What is derived citizenship?

| Aug 21, 2015 | Citizenship |

There are two ways to become a U.S. citizen. You will become a citizen at birth if you were born in the country or a jurisdiction of the U.S., or if one of your parents was a citizen at the time. To become a citizen after birth, you either apply for naturalization or apply for a derived citizenship.

According to U.S. Citizenship and Immigration Services, you can obtain derived citizenship when your parents have been naturalized, pending certain requirements are met. In some cases, a child born in another country can secure a derivative citizenship when his or her adoptive parents are U.S. citizens.

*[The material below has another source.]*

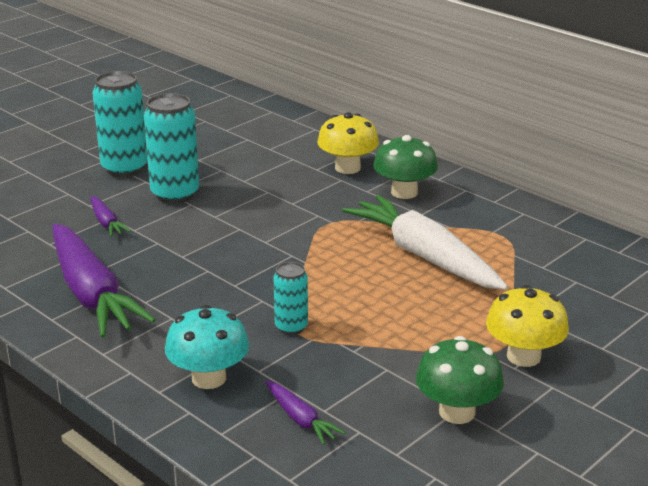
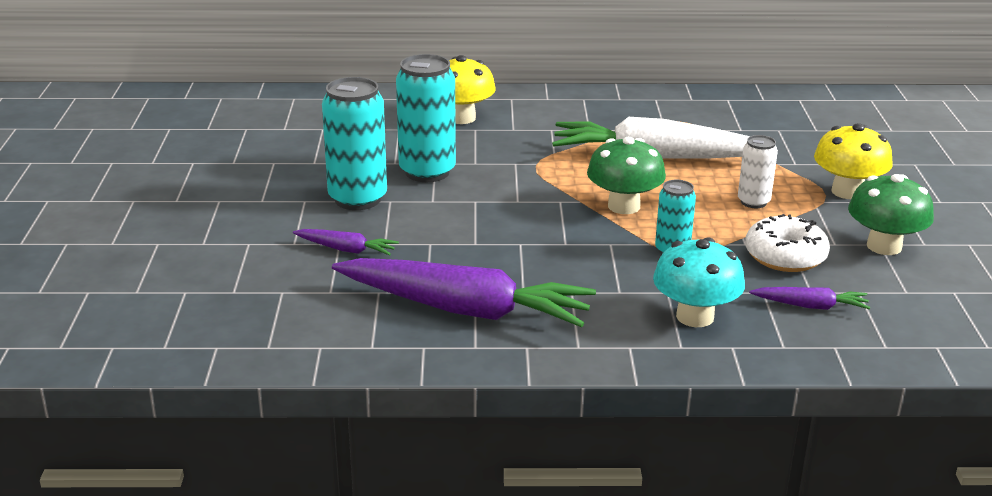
camera: 45 degrees left, 0 degrees up
turquoise can [92,71,148,177] -> turquoise can moved to [396,54,456,182]
green mushroom [373,135,438,199] -> green mushroom moved to [587,137,666,214]
none -> white can [738,135,778,208]
none -> white donut [745,214,830,272]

The USCIS sets strict regulations on how you may obtain citizenship through parents. For example, a child who was born in another country may become a citizen if both parents are married and citizens at the time of birth and at least one of the parents was living in the U.S. or one of its territories before the child was born. If both parents are married and just one parent is a U.S. citizen, that parent must have been in the country for at least five years before the birth of the child. The USCIS will credit time spent abroad with the military or employment with the U.S. government toward that five years.

When the parents of the child are not married, the legal mother must be a citizen at the time of the child’s birth and must have been living in the U.S. or a territory continuously for a year. If the father is a U.S. citizen and the mother Is not, the child may become a citizen if there is a genetic test proving paternity and the father has agreed in writing to provide the child with financial support, among other requirements.

The U.S. Department of Homeland Security reports that between 1980 and 2011, 27.4 million foreign nationals became legal permanent residents. Of those, roughly 5 percent, or 1.3 million, had derived citizenship.

While this information may be useful, it should not be taken as legal advice.